More than a decade on, the influencer now receives around 100 advice requests per day (dubbed ‘dilemmas’) with regular themes including orgasm issues, having the exclusivity chat and navigating a relationship with someone from a different culture to you. She responds on Instagram, via her blog and even provides paid-for telephone consultations to people who want to hash out their dating dilemmas in more detail. In her new BBC Three series, My Mate’s a Bad Date, she mentors inept singles (who have been nominated by a friend) and advises them mid-date over the phone.
When Oloni tells me some of the dilemmas she receives, I’m no longer surprised that she isn’t always popular with men whose girlfriends follow her online. One story that shocked her was from a woman who called after catching an STI. “She asked her partner about it and he was just like ‘Oh you probably got it off a toilet seat’,” she recalls. “I was just like ‘No you didn’t, he’s a liar’.”
Oloni sees this kind of story as testament to the fact that we’re still not talking enough about sex. One reason she originally started her blog, she says, was to open up discussions around topics like STIs and female pleasure. “I feel like, because of that, a lot of women, especially from my community, are having that conversation and when they randomly do see me they’re like ‘Oh my gosh, if it wasn’t for you, I wouldn’t have the guts to tell my boyfriend this or that’ – so I’m happy to see that there’s a shift.”
The 29-year-old may be a clued-up older sister to thousands of women now but she says sex education at her Christian school left her totally unprepared. “I always compare it to the famous line in Mean Girls where coach says ‘If you have sex youre gonna die,’ she explains. “I just remember being sat there like ‘So, basically, just don’t do it?’ And then they just gave us condoms and told us to be on our way.”
Recognising the impact of this kind of approach to sex ed, the blogger has given her own workshops in secondary schools, where consent is front and centre. Oloni says lessons about consent need to extend beyond sex itself: “Like in the clubs, for example, when you’re walking past someone and the guy’s grabbing your waist or if he wants to dance with you but he’s not taking no for an answer, all those things go under consent and those are conversations we never really had in school.”

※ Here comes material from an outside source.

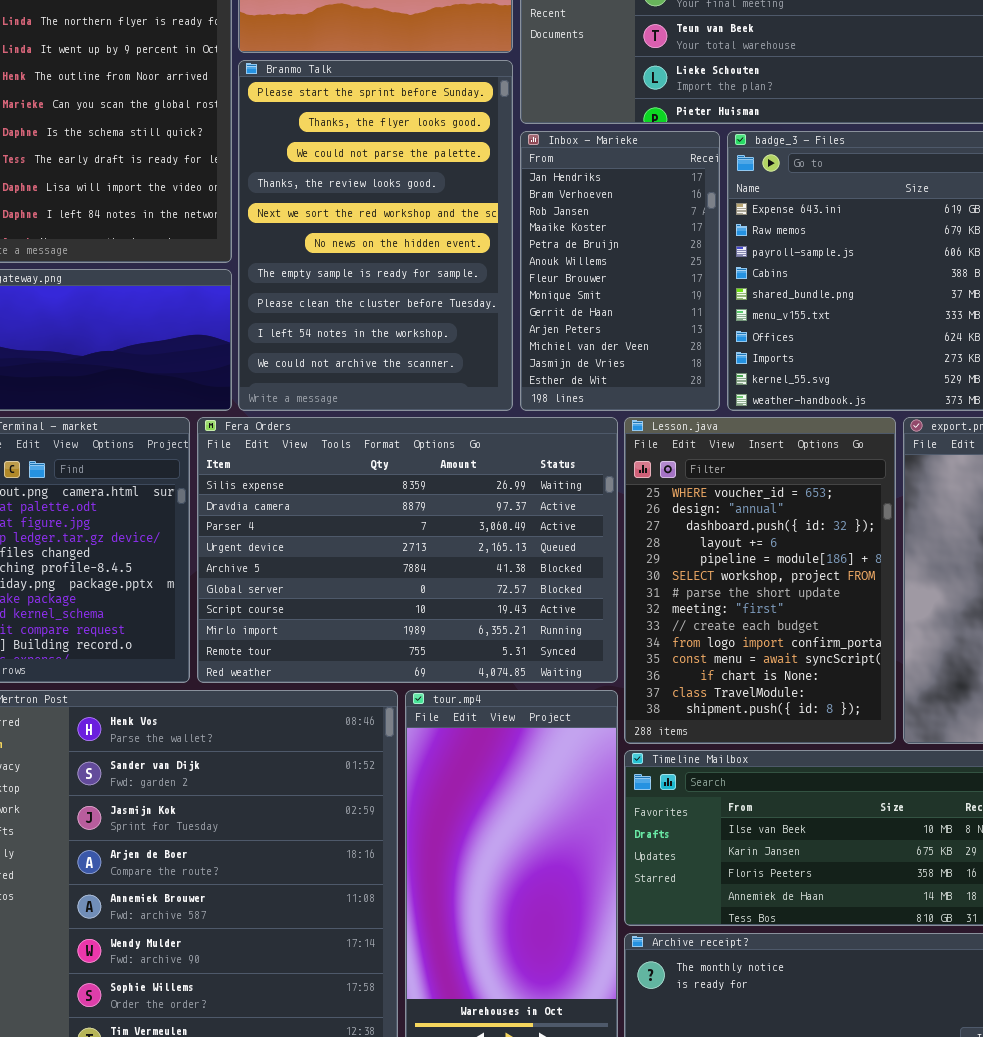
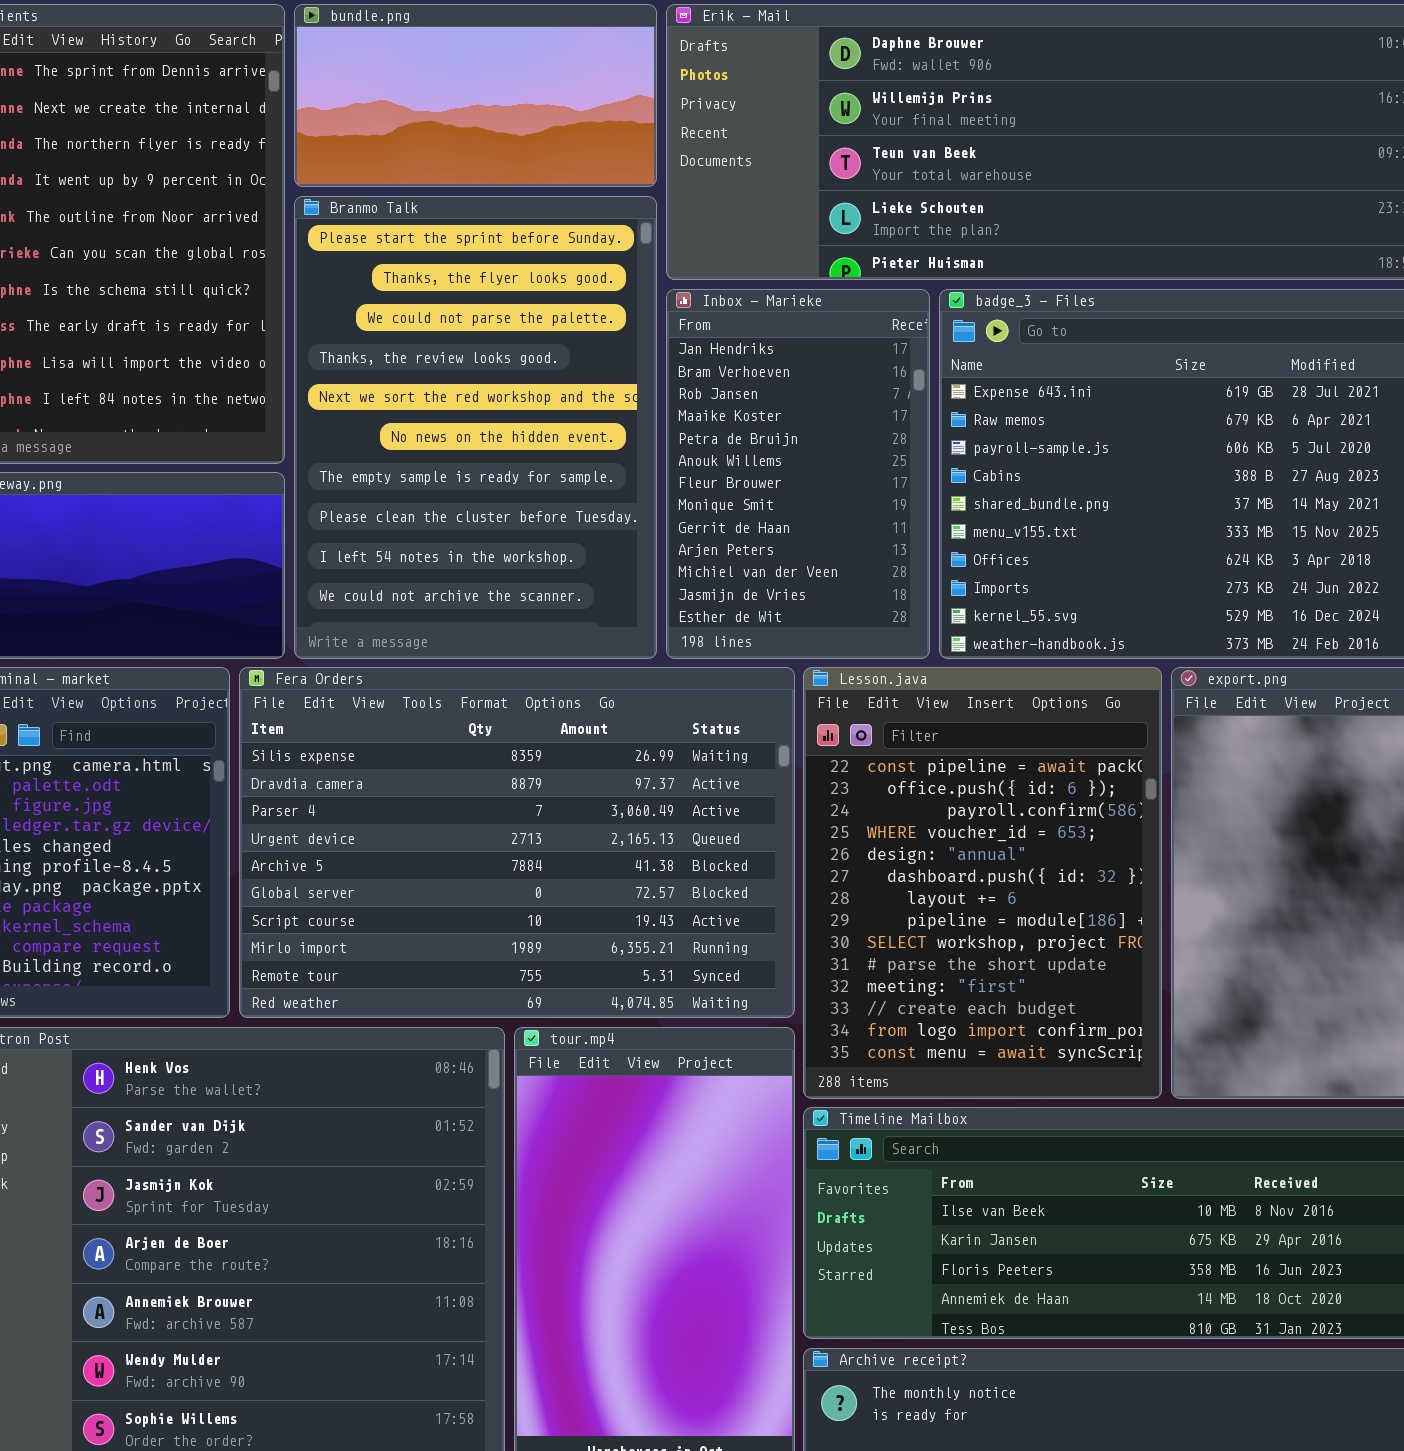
Lesson.java: [624,417,896,744] -> [803,667,1162,1099], scrolled up 3 rows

The blogger recalls a session where she presented students with various scenarios and they gave a show of hands on whether or not they thought there was consent. “One group of girls would be like ‘Yeah, there was consent’ and then the other would be like ‘No, there wasn’t consent because he made her change her mind’,” she says. “So they understood that coercion is not consent.”
This is something she says she didn’t realise at an equivalent age. “I probably would have been like ‘Yeah, she gave consent because she said yes’,” she admits.
What’s the one thing Oloni wishes she knew about sex when she was a teenager? “Just because you have sex with someone doesn’t mean that you’re gonna hold hands, skip into the sunset and be happy forever.”
“I remember when I lost my virginity I thought, ‘Oh my gosh, this is it, this is my husband’,” she continues. “You’re supposed to have sex for yourself and no one else, and not because you think it’s going to give you an access key or pass to be with them for life.”